House Democrats' sit-in wasn't really about guns. It was about identity politics.
This week, House Democrats staged a 25-hour sit-in — wherein they literally sat on the floor of the House of Representatives — to get their way on gun control, calling for a vote on the so-called "No Fly No Buy" law that would prevent people on the no-fly list from being able to buy a gun.
A sit-in! How exciting! I remember the last time I attended a sit-in: It was when my daughter was absolutely adamant that she should get more dessert.
This whole thing was a farce. Journalist Michael Tracey had it right: "Dems are ginning up emotions over gun violence in support of an authoritarian measure that they know full well won't pass.
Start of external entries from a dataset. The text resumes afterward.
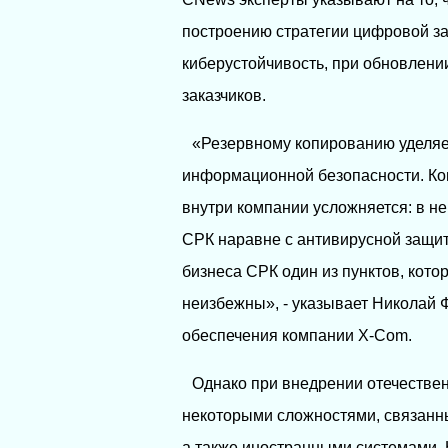
построению стратегии цифровой з
киберустойчивость, при обновлени
заказчиков.
«Резервному копированию уделяет
информационной безопасности. Ког
внутри компании усложняется: в н
СРК наравне с антивирусной защит
бизнеса СРК один из пунктов, кот
неизбежны», - указывает Николай 
обеспечения компании X-Com.
Однако при внедрении отечествен
некоторыми сложностями, связанны
а также иностранными системами. Н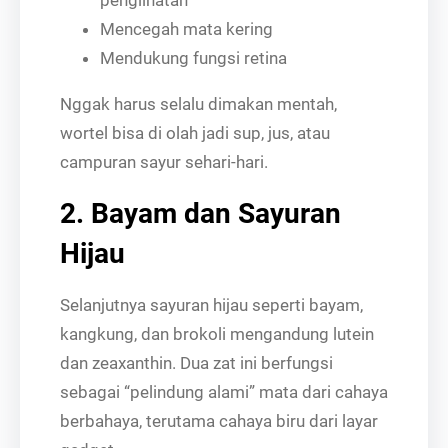
penglihatan
Mencegah mata kering
Mendukung fungsi retina
Nggak harus selalu dimakan mentah,
wortel bisa di olah jadi sup, jus, atau
campuran sayur sehari-hari.
2. Bayam dan Sayuran
Hijau
Selanjutnya sayuran hijau seperti bayam,
kangkung, dan brokoli mengandung lutein
dan zeaxanthin. Dua zat ini berfungsi
sebagai “pelindung alami” mata dari cahaya
berbahaya, terutama cahaya biru dari layar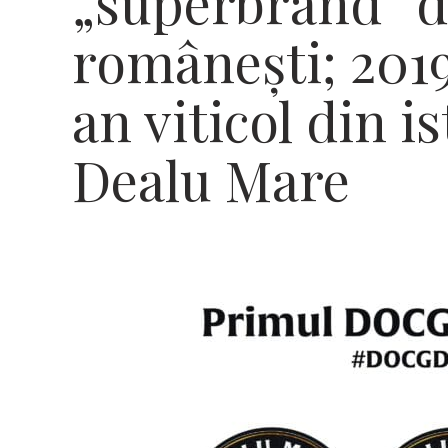
„superbrand” d
românești; 2019 
an viticol din i
Dealu Mare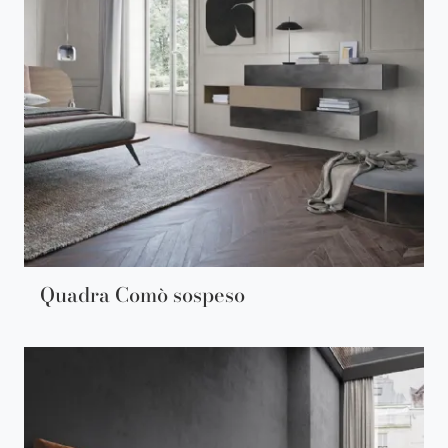
Quadra Comò sospeso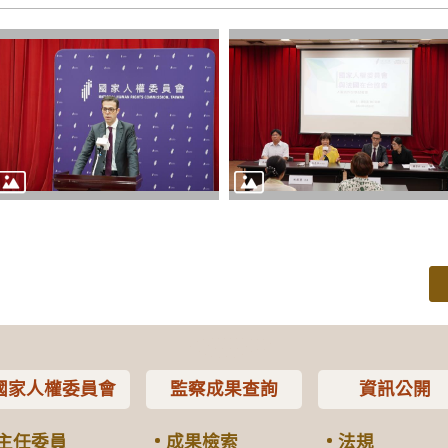
國家人權委員會
監察成果查詢
資訊公開
主任委員
成果檢索
法規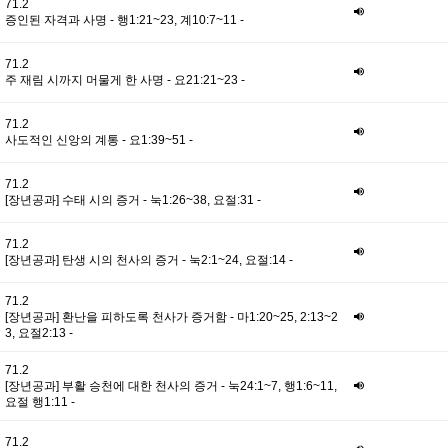
71.2
증인된 자격과 사명 - 행1:21~23, 계10:7~11 -
71.2
주 재림 시까지 머물게 한 사명 - 요21:21~23 -
71.2
사도적인 신앙의 계통 - 요1:39~51 -
71.2
[장년공과] 수태 시의 증거 - 눅1:26~38, 요절:31 -
71.2
[장년공과] 탄생 시의 천사의 증거 - 눅2:1~24, 요절:14 -
71.2
[장년공과] 환난을 피하도록 천사가 증거함 - 마1:20~25, 2:13~2
3, 요절2:13 -
71.2
[장년공과] 부활 승천에 대한 천사의 증거 - 눅24:1~7, 행1:6~11,
요절 행1:11 -
71.2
It's craven. They are poisoning the debate, inflaming cultural resentment, and lessening the likelihood that anything meaningful will be done. It's a transparent election year ploy dressed up as principled resistance."
Nonetheless, many progressives gloated over the fact that liberal congressman and civil rights hero John Lewis was leading the sit-in. (The irony is that Lewis himself was once on the no-fly list.) But until very recently, progressives lambasted the no-fly list as an abomination, a secret list of disproportionately brown enemies drawn up incompetently and without due process. As a civil rights hero, Lewis should be wary of secret government lists. Let's not forget that, among gun owners who were on government watchlists, we can name none other than Martin Luther King, Jr.
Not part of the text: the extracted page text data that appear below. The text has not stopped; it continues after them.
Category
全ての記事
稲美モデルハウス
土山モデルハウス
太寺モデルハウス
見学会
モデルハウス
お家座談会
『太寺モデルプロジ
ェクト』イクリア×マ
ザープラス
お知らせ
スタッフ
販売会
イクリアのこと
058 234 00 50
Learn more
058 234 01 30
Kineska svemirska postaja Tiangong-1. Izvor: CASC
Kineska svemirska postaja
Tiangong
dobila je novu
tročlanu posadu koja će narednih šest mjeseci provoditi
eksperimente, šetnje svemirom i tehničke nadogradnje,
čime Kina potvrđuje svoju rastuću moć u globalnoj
Many progressives realize this is a bad hill to die on. It's foolish politically, and it's bad on the policy merits. These sorts of theatrics make progress, as gun controllers define it, less likely. But the debate has nothing to do with gun violence, and everything to do with identity. It's about the kind of person you are, and what you value. That's why it's so impossibly angry, so impossibly fraught. That's why people are picking exactly the wrong hills to die on.
Many progressives believe that the sort of person who wants to own guns is in some sense both deranged and evil. To conservatives, anyone who believes that is equally deranged. Look at this through psychologist Jonathan Haidt's "moral foundations" framework for understanding how we view morality. Haidt says the way we determine whether or not something is moral is by evaluating it along five dimensions: sanctity/degradation, authority/subversion, loyalty/betrayal, fairness/cheating, and care/harm.
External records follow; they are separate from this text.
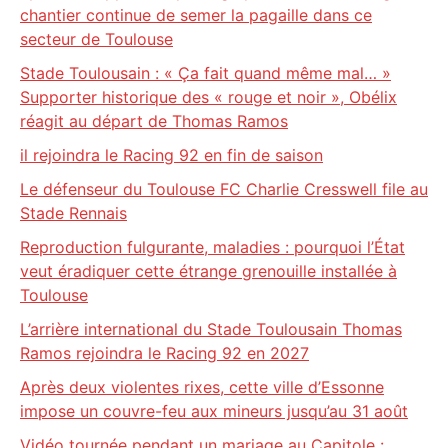
chantier continue de semer la pagaille dans ce
secteur de Toulouse
Stade Toulousain : « Ça fait quand même mal… »
Supporter historique des « rouge et noir », Obélix
réagit au départ de Thomas Ramos
il rejoindra le Racing 92 en fin de saison
Le défenseur du Toulouse FC Charlie Cresswell file au
Stade Rennais
Reproduction fulgurante, maladies : pourquoi l’État
veut éradiquer cette étrange grenouille installée à
Toulouse
L’arrière international du Stade Toulousain Thomas
Ramos rejoindra le Racing 92 en 2027
Après deux violentes rixes, cette ville d’Essonne
impose un couvre-feu aux mineurs jusqu’au 31 août
Vidéo tournée pendant un mariage au Capitole :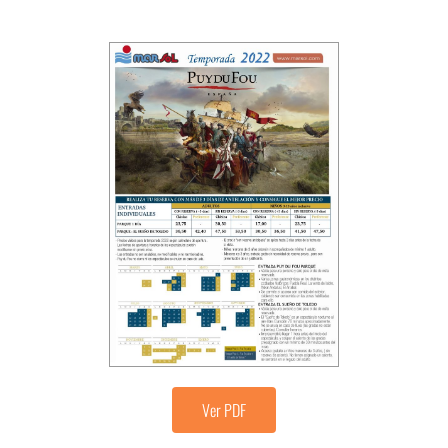
Ver PDF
One reason we humans have moral disagreements is because some of us are more sensitive to those dimensions than others. For example, Haidt's work has found that self-identified progressives have very strong feelings when it comes to the "care/harm" dimension — empathy for pain and suffering — and very weak feelings when it comes to the other dimensions.
If your main way of looking at the world is through the moral lens of empathy for pain, and if you think the most morally disgusting thing imaginable is to harm someone else, and the most morally praiseworthy thing is to care for that someone, then by definition, you will revile gun ownership. A gun owner is someone who is ready to harm someone else.
Indeed, many progressives seem to feel that the very existence of guns is somehow immoral, that their very presence makes things most violent, as if they were imbued with dark magic powers. For them, guns are the ultimate signifier of sacrilege against their picture of the ideal society, which is a society entirely focused on care and harm avoidance.
Conservatives, of course, don't see things this way. It's not that the care/harm dimension isn't important to them. It's that to conservatives, values such as self-reliance, autonomy, and pride are often more important. To a conservative, a gun is not only a non-problematic, neutral tool, but actually a sign of civilization, insofar as it empowers the individual to protect his life, his family, his property, and his civil rights without needing the government to intervene. Gun-free societies strike many conservatives as un-civilized, not more civilized, because societies seem to infantilize their citizens by refusing to trust them with guns.
I'm not going to attempt to determine who's right and who's wrong. The point is this: The very thing the progressive sees as a proof and agent of barbarism is also the very thing the conservative sees as a sign of civilization.
Notice how far we we've wandered from statistics about gun violence, or the topic of policies on reducing suicides, or tackling mental illness, or tracking ammunition, or AR-15s.
How you feel about guns reveals an entire worldview, an entire vision of what is good, true, and beautiful about life. The two sides are diametrically opposed. To the person on the other side of the divide, how you feel about guns reveals your character as profoundly disgusting — and profoundly opposed to everything that is good about life.
Which, of course, makes it the ideal political issue, one that's perfect for saying: "I despise and hate you and everything you stand for."
Meanwhile, gun violence will keep happening.